▶ **WORK ORDER 1**
List each kind of cell named in the article on skin-derived stem cells, giving each kind once.
▶ **WORK ORDER 2**
For each statement below, say whether it agrees with the article on skin-derived stem cells, and quote the words that decide it. (a) iPSCs were first produced from human cells in 2006. (b) Paul Knoepfler teaches at the University of California, Davis. (c) The study was published in the journal Cell Stem Cell.
▶ **WORK ORDER 3**
Output the passage of the article on skin-derived stem cells from "Alzheimer's disease" up to and including "from human embryos.".

▶ **PROVIDED TEXT**
>>>>>
Alzheimer's disease

Skin cells bypass embryo cell obstacles

UC DAVIS (US) — Stem cells from a patient’s own skin may be effective in treating a variety of health conditions and at the same time would avoid the controversy of using stem cells from human embryos.

Questions about the immunological safety of induced pluripotent stem cells (iPSCs) should not be viewed as a roadblock in advancing research into their use, according to a new study published in the journal Cell Stem Cell.

“iPSCs offer the potential to treat many diseases as an alternative or adjuvant therapy to drugs or surgery,” says Paul Knoepfler, associate professor of cell biology and human anatomy at University of California, Davis.


“Problems that have been identified with their use likely can be overcome, allowing iPSCs to jump from the laboratory dish to patients who could benefit from them.”

iPSCs were first produced in 2006 from mouse cells and in 2007 from human cells and have many of the same regenerative properties as human embryonic stem cells, but are derived in a lab from adult cells, such as skin cells, by inducing or forcing them to express specific genes that are normally dormant.
<<<<<
▶ **PROVIDED DATA**
>>>>>
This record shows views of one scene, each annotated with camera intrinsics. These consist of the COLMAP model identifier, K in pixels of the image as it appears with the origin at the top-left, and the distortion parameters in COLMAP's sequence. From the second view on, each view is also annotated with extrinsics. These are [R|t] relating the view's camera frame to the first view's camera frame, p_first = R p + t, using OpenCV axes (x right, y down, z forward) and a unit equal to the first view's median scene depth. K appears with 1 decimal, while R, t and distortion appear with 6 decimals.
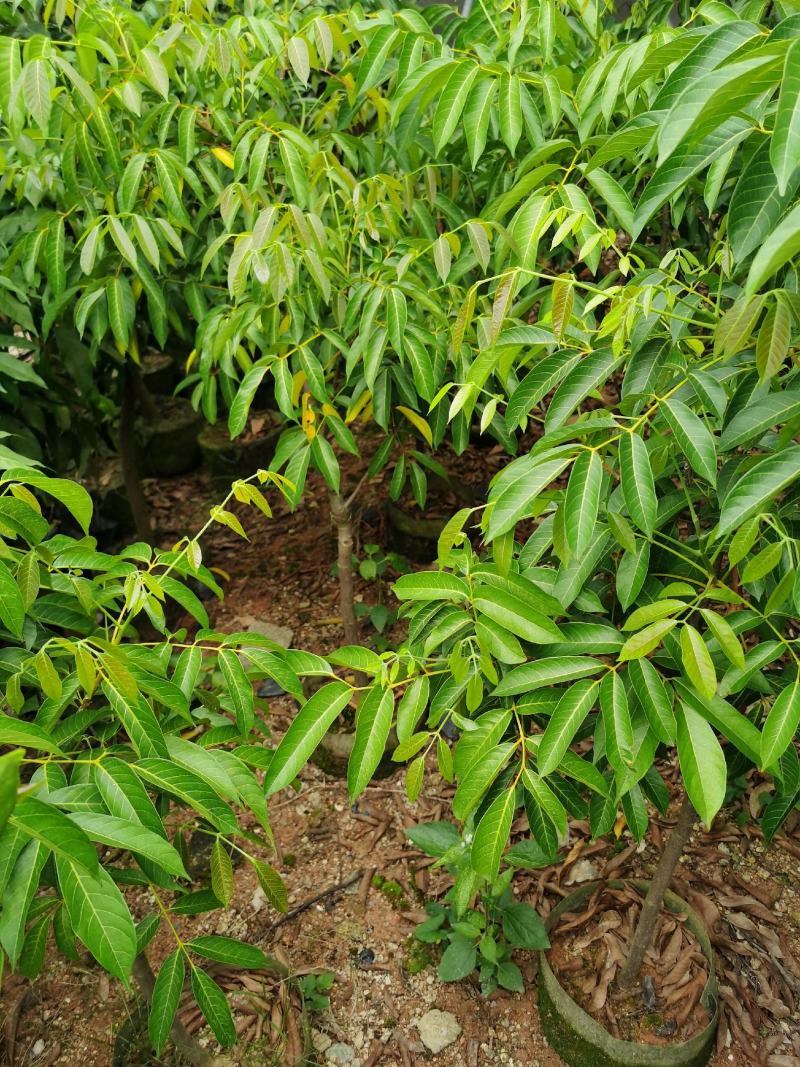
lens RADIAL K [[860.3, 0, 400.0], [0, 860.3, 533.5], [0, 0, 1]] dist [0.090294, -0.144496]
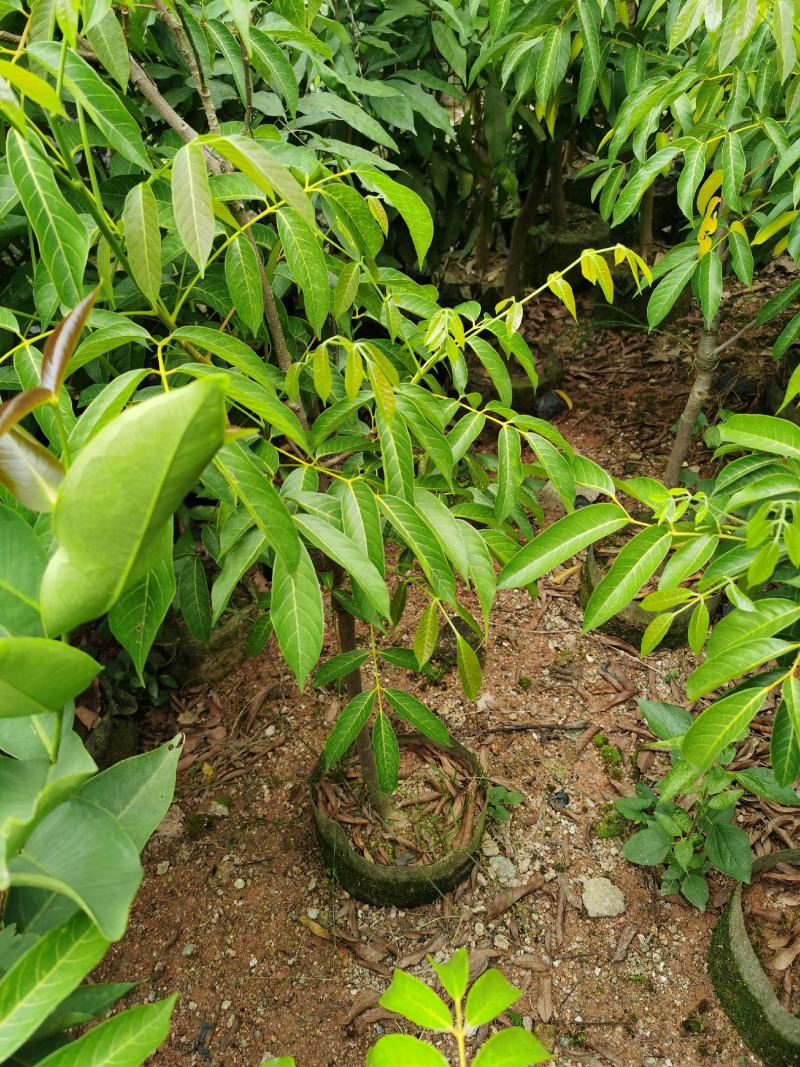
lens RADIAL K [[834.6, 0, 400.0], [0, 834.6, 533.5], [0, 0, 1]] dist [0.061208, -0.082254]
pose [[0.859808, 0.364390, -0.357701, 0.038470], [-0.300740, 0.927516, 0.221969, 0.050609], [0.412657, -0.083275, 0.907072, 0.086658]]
<<<<<
▶ **SOLUTION 1**
skin cells
embryo cells
stem cells
induced pluripotent stem cells
mouse cells
human cells
human embryonic stem cells
adult cells

▶ **SOLUTION 2**
(a) No. "iPSCs were first produced in 2006 from mouse cells and in 2007 from human cells"
(b) Yes. "associate professor of cell biology and human anatomy at University of California, Davis"
(c) Yes. "according to a new study published in the journal Cell Stem Cell"

▶ **SOLUTION 3**
Alzheimer's disease

Skin cells bypass embryo cell obstacles

UC DAVIS (US) — Stem cells from a patient’s own skin may be effective in treating a variety of health conditions and at the same time would avoid the controversy of using stem cells from human embryos.